Quarto Projects

are directories that provide the ability to…

  • render all or some of the files in a directory with a single command (e.g. quarto render myproject)

  • share a YAML configuration across multiple documents

  • redirect output artifacts to another directory

  • freeze rendered output (i.e. don’t re-execute documents unless they have changed)

Types of Projects

Use the quarto create project command (in the terminal) to create a new project:

Terminal
quarto create project

You will then be given a variety of options for projects:

Output
 ? Type
  default
   website
   blog
   manuscript
   book
   confluence

Say we chose to make a website…


Our website would come pre-populated with five initial files:

A screenshot of the five files that come premade when you create a new Quarto website in RStudio. The files are named _quarto.yml, about.qmd, index.qmd, styles.css, trial-website.Rproj.

Let’s talk about each file!

.Rproj – Where does your analysis live?

R has a powerful notion of a working directory–where R looks for files that you ask it to load, and where it will store any files that you ask it to save.

R for Data Science

RStudio shows your current working directory at the top of the console:

.Rproj – Where does your analysis live?

Keeping all the files associated with a given project (data, R scripts, figures, etc.) together in one directory is such a wise and common practice that RStudio has built-in support for this via RStudio projects (.Rproj).


A translucent blue cube with a capital R in the center.
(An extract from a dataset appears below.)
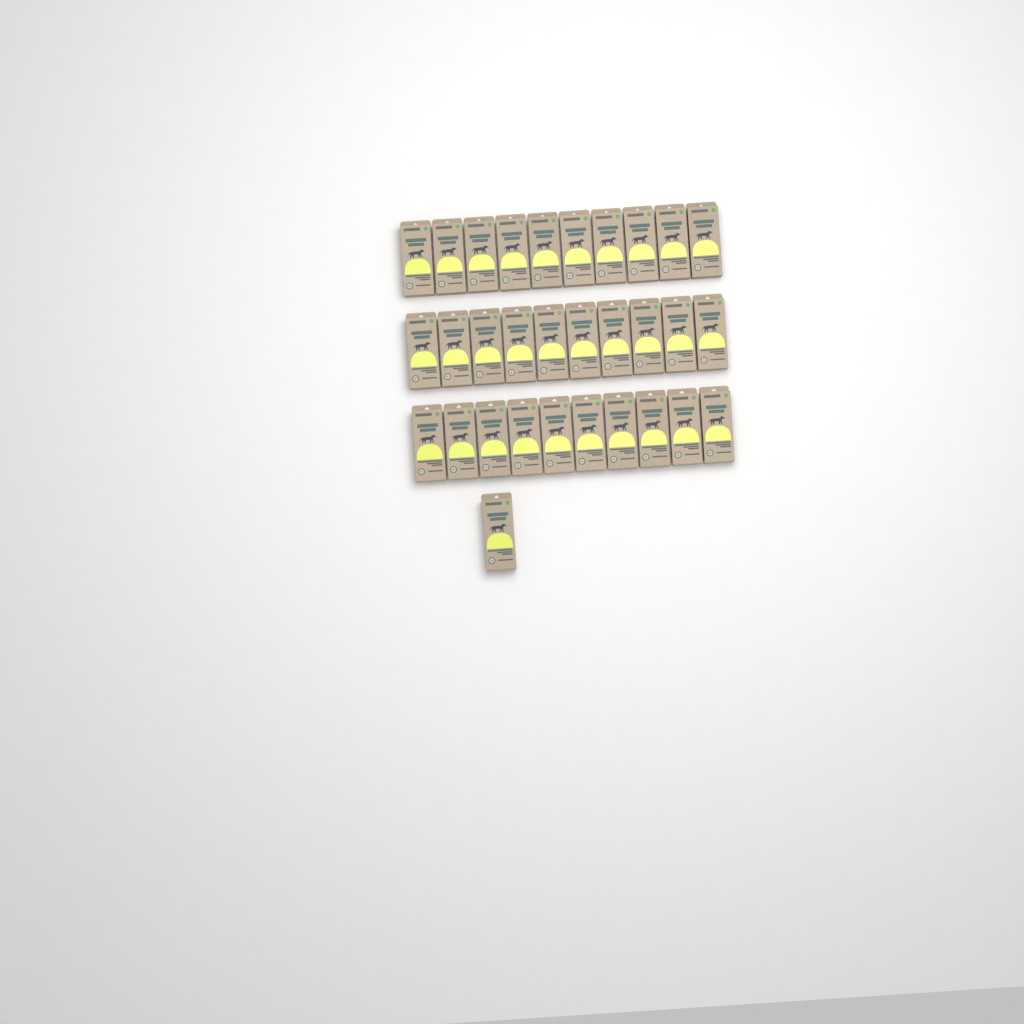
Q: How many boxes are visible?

The image is the logo of an RStudio project.

File Paths (😩)

Inside a .Rproj, you can access files using a relative path. Absolute paths should never be used!


If I wanted to access the students.xlsx file in the data folder of my project, I could use data/students.csv to access these data.
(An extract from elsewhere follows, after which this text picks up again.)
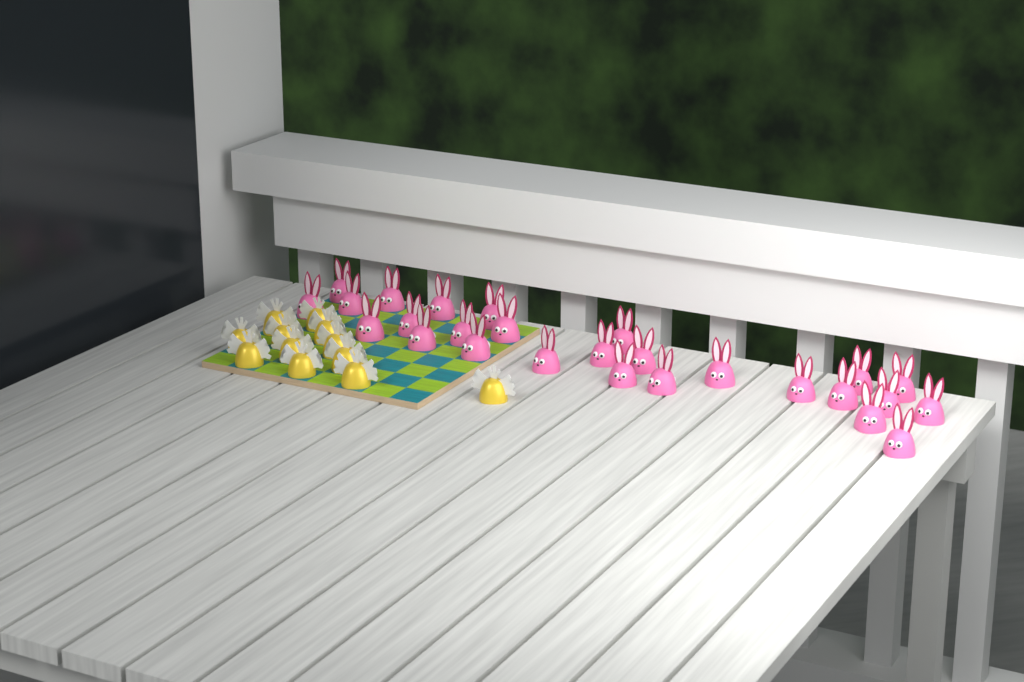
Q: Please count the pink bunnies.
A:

A screen shot of the same project as displayed previously (with five files), but a data folder has been added to the project files.

This is different from the full path (where the file lives on my computer): /Users/atheobol/Desktop/trial-website/data/students.csv.

.yml Files

_quarto.yml
project:
  type: website

website:
  title: "trial-website"
  navbar:
    left:
      - href: index.qmd
        text: Home
      - about.qmd

format:
  html:
    theme: cosmo
    css: styles.css
    toc: true

editor: visual

.css

A Cascading Style Sheets (CSS) file is a style sheet language used in web development to describe the presentation and formatting of documents written in HTML or XML.

index.qmd

  • This is the home page for the website!
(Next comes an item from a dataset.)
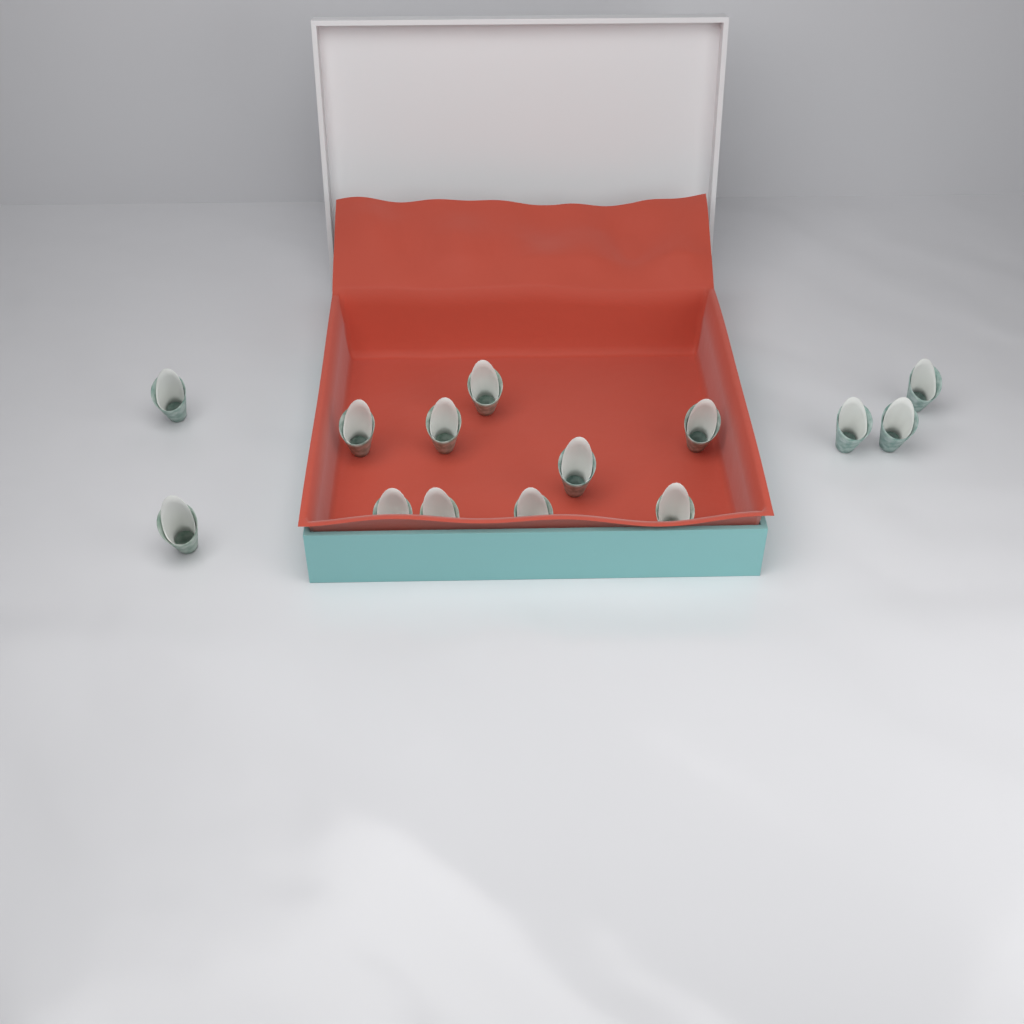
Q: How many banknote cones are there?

  • Whatever you place in the index.qmd file will be the first page people see!

  • This page is also accessed using the top navigation menu (on the left side) using the link titled “Home.”

about.qmd

  • This is an additional content page!
  • This is accessed through the top navigation menu.
  • Notice that the .yml file doesn’t give this page a name, so it defaults to the title included in the about.qmd document.

Website Themes

format:
  html:
    theme: cosmo
    css: styles.css
    toc: true

Here is a list of every theme available for Quarto websites: https://quarto.org/docs/output-formats/html-themes.html


Optionally, you can set separate “light” and “dark” themes:

theme:
  light: flatly
  dark: darkly

How would you integrate websites into a course?

Projects

Are students already completing a project that includes R?

Why not transform this project into something they can publish?